▶ [Текст страницы]

Это позор Германии. Вы имеете возможность осудить лишь самых главных фюреров. Но сами немцы отыскали бы всех до единого виновных, отдававших или исполнявших подобные приказы.
Обеденный перерыв. За обедом Фриче с подавленным видом сидел на своем конце «отсека для младших», воздерживаясь от участия в общем разговоре — мое присутствие снимало запрет на беседу во время приема пищи. Когда обвиняемые возвращались на скамью подсудимых, я заметил, что Фриче отчаянно пытается удержаться от слез и даже надел свои темные очки, несмотря на то что юпитеры не зажигали.
Я хотел было подойти к нему, но Фриче, тряхнув головой, дал мне понять, что не расположен сейчас говорить со мной. Наблюдая за ним в обеденный перерыв, я заметил, что он усилием воли пытается сдержать рыдания.
Я передал ему записку с советом обратиться к суду с просьбой разрешить ему покинуть зал заседаний в связи с плохим самочувствием. В ответ Фриче написал мне: «Это только вызвало бы никому не нужный переполох. Все со мной в порядке. Я обязан сегодня выдержать все до конца».

[Элементы набора данных]
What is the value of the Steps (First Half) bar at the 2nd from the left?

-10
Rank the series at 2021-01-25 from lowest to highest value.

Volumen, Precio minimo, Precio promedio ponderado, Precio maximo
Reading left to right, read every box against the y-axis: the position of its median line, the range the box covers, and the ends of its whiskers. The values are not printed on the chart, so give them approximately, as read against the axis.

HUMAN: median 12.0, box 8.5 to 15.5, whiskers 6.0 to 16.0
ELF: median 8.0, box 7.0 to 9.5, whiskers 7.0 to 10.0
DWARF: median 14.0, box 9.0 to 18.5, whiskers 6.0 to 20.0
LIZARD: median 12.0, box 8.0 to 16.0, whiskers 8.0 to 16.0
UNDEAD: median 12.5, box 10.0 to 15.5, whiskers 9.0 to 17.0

▶ [Что нужно сделать]
1. Ответьте по тексту страницы:
(a) Что надел Фриче, когда обвиняемые возвращались на скамью подсудимых?
(b) Какой совет содержала записка, переданная Фриче?
(c) Что, по словам Фриче, он обязан сделать сегодня?
2. Выпишите из текста страницы без изменений фрагмент от слов «Обеденный перерыв. За» до слов «юпитеры не зажигали.».

▶ [Ваши ответы]
1.
(a) Свои темные очки.
(b) Обратиться к суду с просьбой разрешить ему покинуть зал заседаний в связи с плохим самочувствием.
(c) Выдержать все до конца.

2.
Обеденный перерыв. За обедом Фриче с подавленным видом сидел на своем конце «отсека для младших», воздерживаясь от участия в общем разговоре — мое присутствие снимало запрет на беседу во время приема пищи. Когда обвиняемые возвращались на скамью подсудимых, я заметил, что Фриче отчаянно пытается удержаться от слез и даже надел свои темные очки, несмотря на то что юпитеры не зажигали.